Existen tres motivos determinantes para alcanzar sin más dilación nuestra soberanía. El primero es la propia historia de Canarias. Le debemos un absoluto respeto a la memoria de nuestros antepasados los guanches, que lucharon de forma valerosa hasta su derrota. Perdieron porque su aislamiento no les permitía estar a la altura tecnológica de sus invasores, pero no porque les faltara valor y entrega en la lucha. A partir de este hecho, resulta evidente que en Canarias sobra un referéndum de autodeterminación. No por temor a un resultado inconveniente, como dicen los enamorados de la españolidad, sino porque estas Islas ya formaban parte de una tierra libre antes de la conquista. No se trata, como ocurre en algunas regiones españolas cuya situación es muy diferente a la de nuestro Archipiélago, de que un conjunto de ciudadanos cambien su situación política y administrativa. En el caso de Canarias se trata de que una población recupere la condición de país libre y soberano. La autodeterminación tergiversa la idea de que los guanches eran un pueblo libre.

Este planteamiento nos lleva a la segunda razón para que recuperemos cuanto antes nuestra soberanía: hay que devolverle a los actuales canarios lo que se les robó por la fuerza de las armas a sus antepasados. Porque hoy el pueblo canario está formado por una multiplicidad de razas.
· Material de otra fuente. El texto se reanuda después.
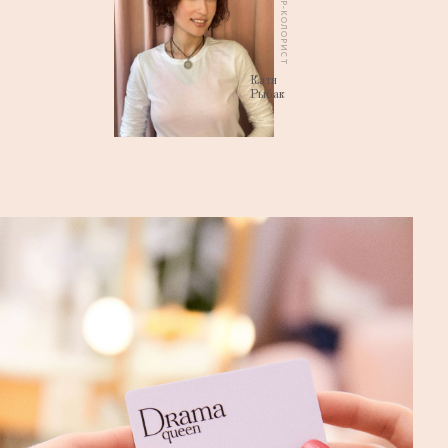
ПАРИКМАХЕР-КОЛОРИСТ
Катя
Рыбак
Así lo demuestra su folklore y sus romerías a las que, por cierto, son tan dados nacionalistas de pacotilla, que se exhiben en ellas con mantas esperanceras y otros atuendos. Quieren pasar ante el pueblo como los próceres de las Islas, cuando en realidad no son más que unos cobardes, incapaces de plantear en Madrid, Bruselas y Nueva York la soberanía canaria. Ha tenido que ser Antonio Cubillo, un patriota de indudable valía -aunque no compartimos todas sus ideas-, quien tome la iniciativa de enviar otra carta a las Naciones Unidas.

Ya no hay nada que justifique la existencia de una colonia en cualquier lugar del mundo. Ningún país puede ser propiedad de otro. Canarias no puede ser una propiedad de España. Debemos ser dueños de un territorio alejado de la Península, así como de su espacio aéreo y de sus aguas. Este es el sentido de la resolución 1.514 de la ONU, que impone la descolonización obligatoria de todos los territorios antes del 2010.

Existe una tercera razón para que alcancemos el estatus de país soberano. Si no conseguimos tener asiento y bandera propia en los foros internacionales, más pronto que tarde pasaremos a ser una provincia de Marruecos. Ceuta y Melilla están al caer. A continuación vendría Canarias. Canarias conservaría, como mucho, una condición de territorio autónomo, pero con un alto comisionado de Marruecos que viviría aquí y estaría a las órdenes directas de Rabat. España no es ninguna garantía para que eso no nos ocurra.